Prejean and Tsarnaev talked about Islam, Christianity, his crimes and his victims, she said. He seemed sincere, she said, when he spoke of the people who had been killed and injured in the April 15, 2013 bombings at the race's finish line. Looking at his face and listening to the pained tone of his voice, Prejean said, she believed Tsarnaev "was genuinely sorry for what he did."
Tsarnaev, 21, has not expressed remorse publicly, however, and he did not take the stand in his own defense. He was convicted of all 30 counts against him for the bombing and the violence that followed, including the murder of an MIT police officer and a shootout with police in which his older brother and co-conspirator, Tamerlan Tsarnaev, 26, was killed.
Dzhokhar Tsarnaev's lawyers have tried to persuade the jury that he was manipulated by his brother, a radical Muslim, and should be sentenced to life in prison without parole.
Prosecutors, seeking the death penalty, have argued that Dzhokar Tsarnaev was a willing and equal partner in the crimes.
The jury is expected to begin deliberating on Tsarnaev's fate later this week, after both sides make their closing arguments.

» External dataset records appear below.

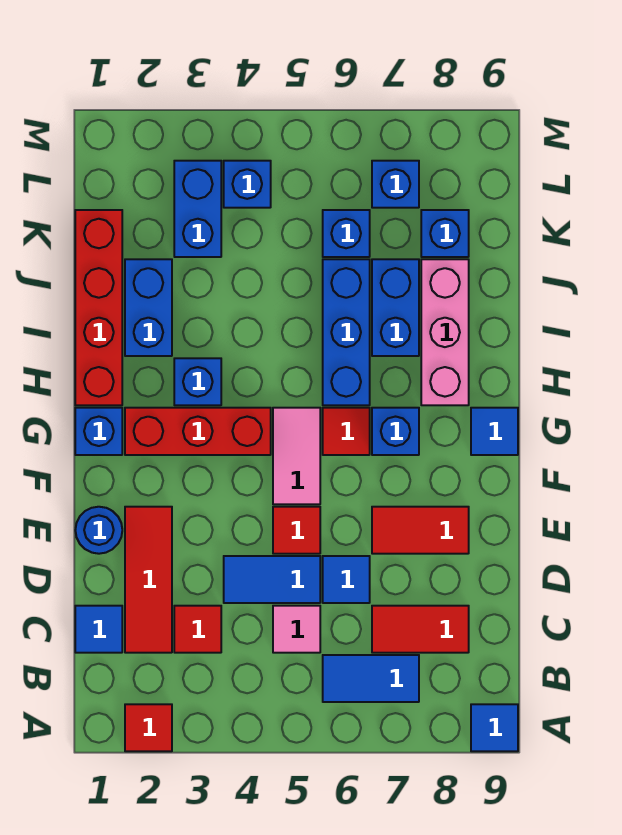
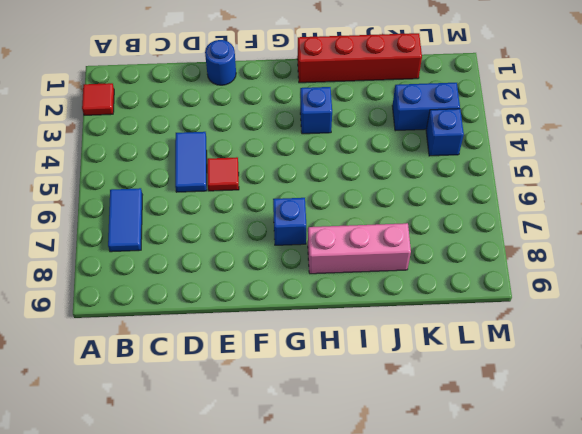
none -> blue tile A9 level 1
none -> blue tile C1 level 1
none -> red tile C2:E2 level 1
none -> red tile C3 level 1

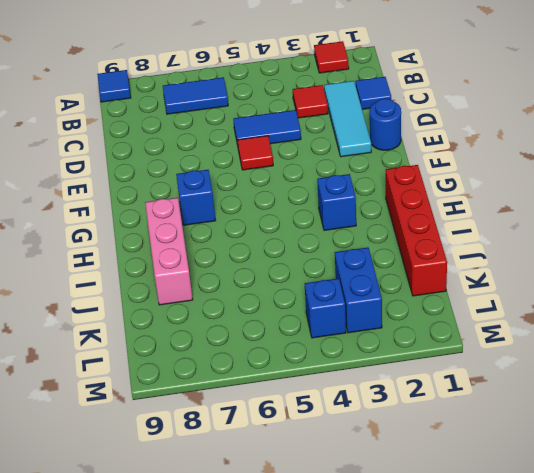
cyan tile C2:E2 level 1 -> red tile C2:E2 level 1
none -> pink tile C5 level 1
none -> red tile C7:C8 level 1
none -> blue tile D6 level 1
none -> red tile E7:E8 level 1

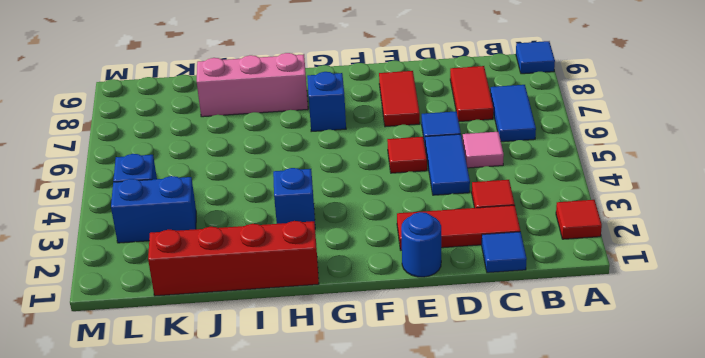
none -> pink tile F5:G5 level 1
none -> blue brick G1 level 1
none -> red brick G2:G4 level 1
none -> red tile G6 level 1

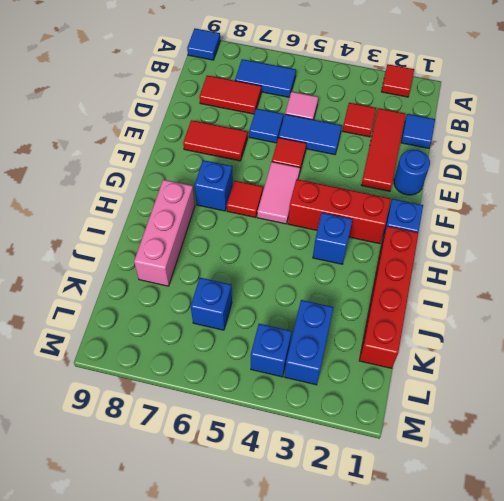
none -> blue tile G9 level 1
none -> blue brick H6:J6 level 1
none -> blue brick I2:J2 level 1
none -> blue brick I7:J7 level 1

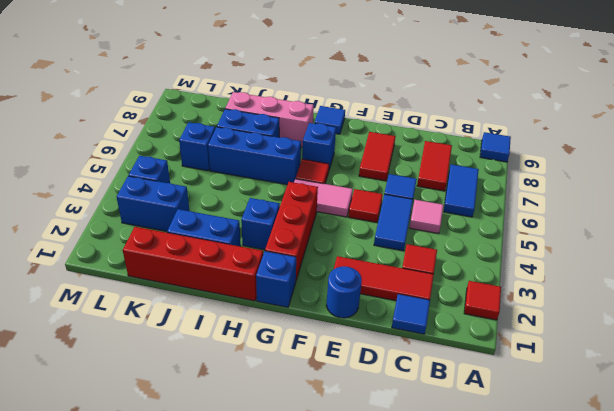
none -> blue brick K8 level 1
none -> blue brick L7 level 1

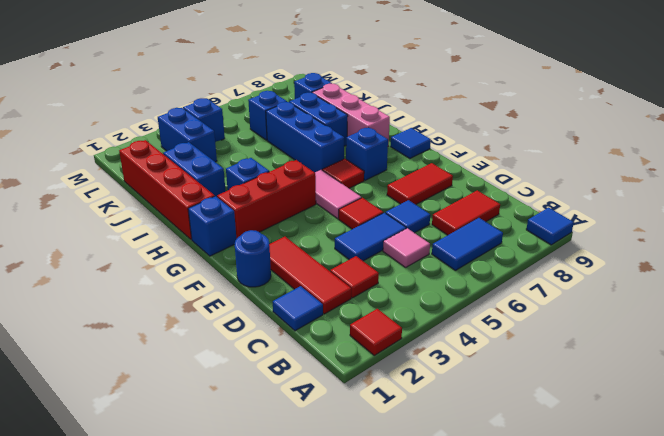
none -> blue brick L7 level 1

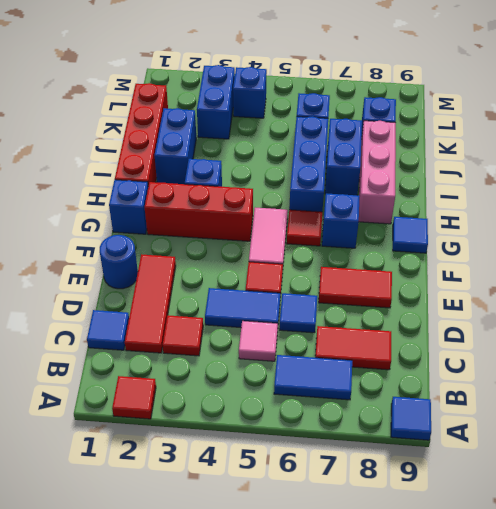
none -> blue brick L7 level 1

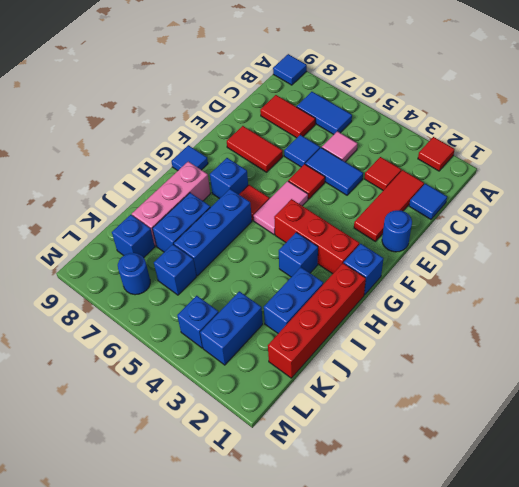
blue round brick L7 level 1 -> blue brick L7 level 1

With Prejean's testimony, the defense announced it had rested its case. Prosecutors followed with a rebuttal, calling and FBI agent and warden of the "supermax" prison where Tsarnaev would likely spend the rest of his life if spared the death penalty. Both talked about restrictions he'd face as a convicted terrorist, and the possibility of his earning more privileges.
With both sides finished arguing their cases, the penalty phase of the trial now proceeds to closing arguments, which will be held Wednesday. After that, the jury will begin deliberating.